Mac Studio M5 Ultra – weitere Gerüchte zu Ausstattung und Zeitplanung


Anfang des Jahres galt es als ziemlich sicher, im März oder spätestens April eine neue Generation des Mac Studio zu sehen. Das aktuelle Modell setzt in der Maximalkonfiguration auf einen M3 Ultra, die nächste Serie soll hingegen einen M5 Ultra mitbringen. Bekanntlich ist der M5 in der Basisversion sowie den Ausbaustufen Pro und Max längst verfügbar, der M5 Ultra für den Mac Studio fehlt jedoch weiterhin. Angeblich hatte Apple auch einen Märztermin angepeilt, sich dann aber aufgrund der immer schwierigeren Lage auf dem Speichermarkt zu einem vorsichtigeren Vorgehen entschlossen. Mark Gurman geht in einem Artikel noch einmal auf das Gerät ein.

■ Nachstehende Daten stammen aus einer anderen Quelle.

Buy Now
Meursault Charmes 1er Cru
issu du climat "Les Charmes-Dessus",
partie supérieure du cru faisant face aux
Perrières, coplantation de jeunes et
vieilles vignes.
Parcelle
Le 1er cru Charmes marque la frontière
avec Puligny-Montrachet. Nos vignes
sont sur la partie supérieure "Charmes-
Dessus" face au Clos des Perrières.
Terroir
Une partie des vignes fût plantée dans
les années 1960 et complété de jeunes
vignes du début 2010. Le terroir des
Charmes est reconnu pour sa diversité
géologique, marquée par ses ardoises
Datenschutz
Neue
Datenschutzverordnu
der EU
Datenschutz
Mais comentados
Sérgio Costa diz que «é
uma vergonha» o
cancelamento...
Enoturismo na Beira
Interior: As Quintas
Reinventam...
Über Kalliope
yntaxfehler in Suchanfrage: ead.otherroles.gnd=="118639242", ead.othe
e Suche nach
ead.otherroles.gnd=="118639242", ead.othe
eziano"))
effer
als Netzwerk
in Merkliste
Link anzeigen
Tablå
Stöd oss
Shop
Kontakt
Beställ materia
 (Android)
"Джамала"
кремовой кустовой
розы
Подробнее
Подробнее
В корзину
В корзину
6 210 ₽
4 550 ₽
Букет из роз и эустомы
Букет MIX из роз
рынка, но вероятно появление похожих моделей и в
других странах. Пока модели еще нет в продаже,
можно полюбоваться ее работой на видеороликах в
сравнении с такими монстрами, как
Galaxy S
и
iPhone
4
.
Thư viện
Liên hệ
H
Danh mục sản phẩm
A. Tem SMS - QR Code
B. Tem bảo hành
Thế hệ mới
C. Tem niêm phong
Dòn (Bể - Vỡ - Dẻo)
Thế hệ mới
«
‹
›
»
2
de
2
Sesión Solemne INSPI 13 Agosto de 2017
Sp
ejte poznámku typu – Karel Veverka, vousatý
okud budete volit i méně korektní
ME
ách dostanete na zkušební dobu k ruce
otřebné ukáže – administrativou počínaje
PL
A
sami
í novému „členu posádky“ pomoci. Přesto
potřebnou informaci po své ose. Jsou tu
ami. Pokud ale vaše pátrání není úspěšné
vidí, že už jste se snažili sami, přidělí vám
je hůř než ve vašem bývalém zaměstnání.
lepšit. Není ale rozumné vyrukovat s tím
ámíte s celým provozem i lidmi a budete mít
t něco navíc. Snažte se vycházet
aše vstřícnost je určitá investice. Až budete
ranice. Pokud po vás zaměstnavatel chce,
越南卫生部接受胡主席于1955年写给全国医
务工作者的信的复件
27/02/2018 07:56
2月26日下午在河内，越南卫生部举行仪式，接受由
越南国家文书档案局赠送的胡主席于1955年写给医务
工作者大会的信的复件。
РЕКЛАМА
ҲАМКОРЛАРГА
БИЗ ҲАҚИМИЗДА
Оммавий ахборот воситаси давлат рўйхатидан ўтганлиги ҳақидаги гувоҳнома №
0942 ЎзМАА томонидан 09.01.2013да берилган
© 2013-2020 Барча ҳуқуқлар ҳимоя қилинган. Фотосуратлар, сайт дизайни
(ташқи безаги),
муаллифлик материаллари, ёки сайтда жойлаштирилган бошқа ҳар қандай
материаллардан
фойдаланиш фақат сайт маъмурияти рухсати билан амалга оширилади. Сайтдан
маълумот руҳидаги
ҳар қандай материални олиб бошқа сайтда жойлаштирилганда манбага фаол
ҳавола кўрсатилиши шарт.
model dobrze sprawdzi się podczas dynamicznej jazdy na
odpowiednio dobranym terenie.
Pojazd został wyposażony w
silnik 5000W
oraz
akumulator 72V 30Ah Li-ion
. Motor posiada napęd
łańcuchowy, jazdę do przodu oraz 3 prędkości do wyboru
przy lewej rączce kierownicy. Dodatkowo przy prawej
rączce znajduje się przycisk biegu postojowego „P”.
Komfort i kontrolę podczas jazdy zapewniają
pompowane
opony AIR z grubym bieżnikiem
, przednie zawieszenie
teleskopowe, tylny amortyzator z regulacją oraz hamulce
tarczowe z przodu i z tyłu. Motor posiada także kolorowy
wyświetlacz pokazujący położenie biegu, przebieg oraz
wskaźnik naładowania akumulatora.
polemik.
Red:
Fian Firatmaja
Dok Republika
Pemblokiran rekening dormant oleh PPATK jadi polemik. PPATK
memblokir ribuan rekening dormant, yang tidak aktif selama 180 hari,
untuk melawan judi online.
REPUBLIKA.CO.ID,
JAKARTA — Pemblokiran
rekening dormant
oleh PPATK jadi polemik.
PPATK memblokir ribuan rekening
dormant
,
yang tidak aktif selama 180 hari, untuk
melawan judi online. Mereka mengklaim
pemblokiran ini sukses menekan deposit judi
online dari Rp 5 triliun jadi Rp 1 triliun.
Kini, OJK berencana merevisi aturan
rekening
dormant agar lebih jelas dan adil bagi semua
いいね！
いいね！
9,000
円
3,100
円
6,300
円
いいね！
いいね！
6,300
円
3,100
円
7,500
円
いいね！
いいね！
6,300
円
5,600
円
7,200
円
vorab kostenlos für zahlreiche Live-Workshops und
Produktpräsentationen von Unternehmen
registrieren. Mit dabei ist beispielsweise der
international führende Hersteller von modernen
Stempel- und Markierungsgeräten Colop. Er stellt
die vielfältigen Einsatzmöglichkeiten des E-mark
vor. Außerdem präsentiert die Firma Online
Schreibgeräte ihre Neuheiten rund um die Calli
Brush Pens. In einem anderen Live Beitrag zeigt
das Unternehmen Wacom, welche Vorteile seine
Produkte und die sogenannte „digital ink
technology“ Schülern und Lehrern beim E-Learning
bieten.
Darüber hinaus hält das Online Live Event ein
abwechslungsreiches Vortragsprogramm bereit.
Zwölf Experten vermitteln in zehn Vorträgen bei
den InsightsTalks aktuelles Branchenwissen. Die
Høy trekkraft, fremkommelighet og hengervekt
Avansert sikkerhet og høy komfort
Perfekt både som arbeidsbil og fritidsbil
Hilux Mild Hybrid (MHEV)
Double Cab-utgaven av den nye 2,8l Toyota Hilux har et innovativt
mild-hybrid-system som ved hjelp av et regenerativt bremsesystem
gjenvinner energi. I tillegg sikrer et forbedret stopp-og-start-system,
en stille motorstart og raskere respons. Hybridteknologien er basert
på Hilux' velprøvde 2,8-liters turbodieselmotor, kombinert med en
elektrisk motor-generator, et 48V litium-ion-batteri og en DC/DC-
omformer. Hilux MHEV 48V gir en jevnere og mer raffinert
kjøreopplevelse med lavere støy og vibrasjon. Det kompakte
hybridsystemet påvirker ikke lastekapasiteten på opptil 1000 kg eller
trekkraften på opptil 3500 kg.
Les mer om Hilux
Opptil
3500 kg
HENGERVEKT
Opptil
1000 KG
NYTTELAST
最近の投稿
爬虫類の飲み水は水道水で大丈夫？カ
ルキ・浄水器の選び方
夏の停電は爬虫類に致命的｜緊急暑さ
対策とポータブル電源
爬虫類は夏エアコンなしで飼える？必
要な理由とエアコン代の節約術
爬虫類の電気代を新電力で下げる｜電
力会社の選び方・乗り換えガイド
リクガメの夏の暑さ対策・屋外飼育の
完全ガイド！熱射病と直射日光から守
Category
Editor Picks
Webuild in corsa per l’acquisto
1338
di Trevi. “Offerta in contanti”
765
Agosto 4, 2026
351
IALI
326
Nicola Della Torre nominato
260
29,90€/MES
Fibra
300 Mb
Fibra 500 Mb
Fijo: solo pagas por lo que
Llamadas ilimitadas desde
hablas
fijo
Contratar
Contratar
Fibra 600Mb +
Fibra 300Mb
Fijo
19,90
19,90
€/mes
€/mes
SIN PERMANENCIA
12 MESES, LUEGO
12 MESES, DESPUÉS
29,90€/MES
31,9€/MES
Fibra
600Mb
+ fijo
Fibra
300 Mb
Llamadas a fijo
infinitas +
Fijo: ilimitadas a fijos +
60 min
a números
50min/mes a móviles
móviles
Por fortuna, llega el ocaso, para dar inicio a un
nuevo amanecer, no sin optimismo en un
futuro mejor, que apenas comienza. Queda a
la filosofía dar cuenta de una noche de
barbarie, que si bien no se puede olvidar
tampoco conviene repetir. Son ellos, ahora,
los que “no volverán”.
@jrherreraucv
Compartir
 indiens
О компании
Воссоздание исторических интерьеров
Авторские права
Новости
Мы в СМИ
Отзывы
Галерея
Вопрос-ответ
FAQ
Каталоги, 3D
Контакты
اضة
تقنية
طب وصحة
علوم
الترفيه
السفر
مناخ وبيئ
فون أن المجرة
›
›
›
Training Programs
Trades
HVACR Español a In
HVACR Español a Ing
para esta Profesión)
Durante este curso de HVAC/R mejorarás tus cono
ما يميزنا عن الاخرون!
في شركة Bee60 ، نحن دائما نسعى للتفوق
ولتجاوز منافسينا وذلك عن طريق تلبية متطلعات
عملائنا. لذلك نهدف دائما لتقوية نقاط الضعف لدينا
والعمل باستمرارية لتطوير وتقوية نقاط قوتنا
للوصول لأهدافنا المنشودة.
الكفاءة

M5 Ultra im Herbst, oder gar Frühjahr 27?Wie schon in einem vorherigen Artikel diskutiert, könnte der Mac Studio M5 Ultra erscheinen, wenn längst der erste M6 auf dem Markt ist – und bei noch längeren Verzögerungen sogar zusammen mit dem M7 (siehe
Meldung). Allerdings hält Gurman weiterhin eine Veröffentlichung zum Jahresende für denkbar.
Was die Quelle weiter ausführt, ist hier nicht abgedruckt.